Analisis Pendekatan Keruangan


Tema-tema Analisis Keruangan Dalam Mengkaji Fenomena Geosfer Menggunakan Pendekatan Keruangan

oleh : Andi Hidayat

= – = – =

Pendekatan keruangan atau spatial approach merupakan pendekatan khas ilmu Geografi dalam mengkaji fenomena geosfer di permukaan bumi. Pendekatan ini digunakan untuk mengetahui persebaran dalam penggunaan ruang yang telah ada dan bagaimana penyediaan ruang akan dirancang.
Suatu fenomena geosfer yang terjadi di permukaan bumi pada saat dikaji menggunakan pendekatan keruangan maka dapat menggunakan sembilan matra atau tema analisis keruangan yang meliputi pola, struktur, proses, interaksi, keterkaitan, organisasi, trend, perbandingan dan sinergisme keruangan.

Pendekatan keruangan menurut profesor Hadi Sabari Yunus (2008) merupakan pendekatan yang menekankan analisisnya pada eksistensi ruang (space) sebagai wadah untuk mengakomodasi kegiatan manusia dalam menjelaskan fenomena geosfer.

Baca juga : Pendekatan Geografi, Pendekatan Keruangan – Topik, Pendekatan Keruangan – Aktivitas Manusia, Pendekatan Keruangan – Regional, Pendekatan Ekologi, Pendekatan Kompleks Wilayah.

Pada saat mengkaji suatu fenomena geosfer tidak semua tema analisis keruangan tersebut dapat kita gunakan bersama. Keterbatasan waktu, biaya, tenaga, tujuan pengkajian permasalahan dan kemampuan analisis menjadi faktor yang mempengaruhi penggunaan tema analisis keruangan tersebut.

Berikut ini beberapa contoh penerapan tema-tema analisis keruangan pada berbagai fenomena geosfer yang berbeda-beda :

1. Analisis Pola Keruangan (Spatial Pattern Analysis)

Analisis pola keruangan menekankan pada sebaran atau distribusi elemen-elemen pembentuk ruang. Analisis pola keruangan berpedoman pada prinsip persebaran bahwa fenomena geosfer yang terjadi di suatu wilayah tersebar secara tidak merata. Tidak meratanya persebaran itu disebabkan oleh elemen-elemen pembentuk ruang yang juga tersebar tidak merata.

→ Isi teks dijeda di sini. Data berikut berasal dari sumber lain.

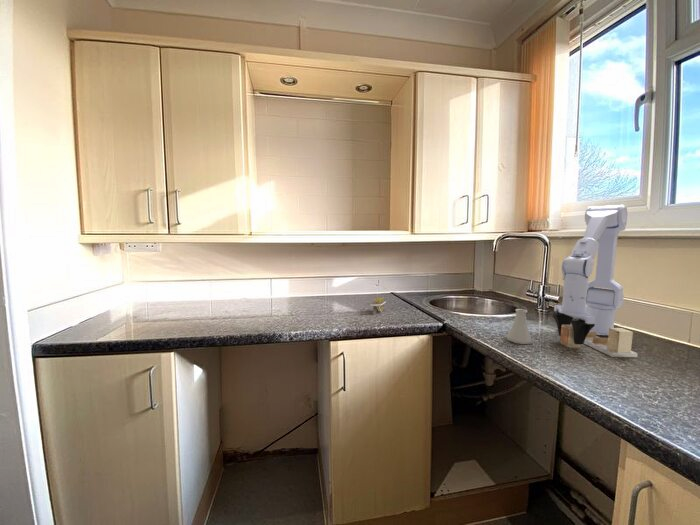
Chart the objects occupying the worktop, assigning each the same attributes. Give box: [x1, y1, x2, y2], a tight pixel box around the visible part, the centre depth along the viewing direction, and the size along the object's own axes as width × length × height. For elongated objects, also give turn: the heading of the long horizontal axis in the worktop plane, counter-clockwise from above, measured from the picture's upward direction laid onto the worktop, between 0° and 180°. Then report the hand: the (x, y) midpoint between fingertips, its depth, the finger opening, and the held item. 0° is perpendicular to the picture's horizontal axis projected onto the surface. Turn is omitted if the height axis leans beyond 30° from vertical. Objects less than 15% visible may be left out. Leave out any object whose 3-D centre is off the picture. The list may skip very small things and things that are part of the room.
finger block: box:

Sebagai contoh persebaran genangan banjir di Jakarta akan dipengaruhi oleh faktor fisik (alam) maupun nonfisik/sosial (manusia) yang tersebar tidak merata. Kondisi geologi, elevasi (ketinggian) permukaan jakarta dari air laut, aliran sungai hingga penggunaan lahan oleh manusia yang tersebar tidak merata menyebabkan genangan banjir tidak terjadi di seluruh wilayah Jakarta. Genangan banjir hanya di wilayah-wilayah tertentu yang merupakan dataran aluvium, elevasi rendah bahkan lebih rendah dari permukaan laut, banyaknya aliran sungai yang melewati dan penggunaan lahan yang menutup daerah-daerah yang seharusnya berfungsi sebagai daerah resapan.
Dengan memperhatikan persebaran kondisi fisik dan nonfisik maka dapat dijadikan sebagai analisis persebaran fenomena geosfer yang secara keruangan akan tersebar tidak merata.

2. Analisis Struktur Keruangan (Spatial Structure Analysis)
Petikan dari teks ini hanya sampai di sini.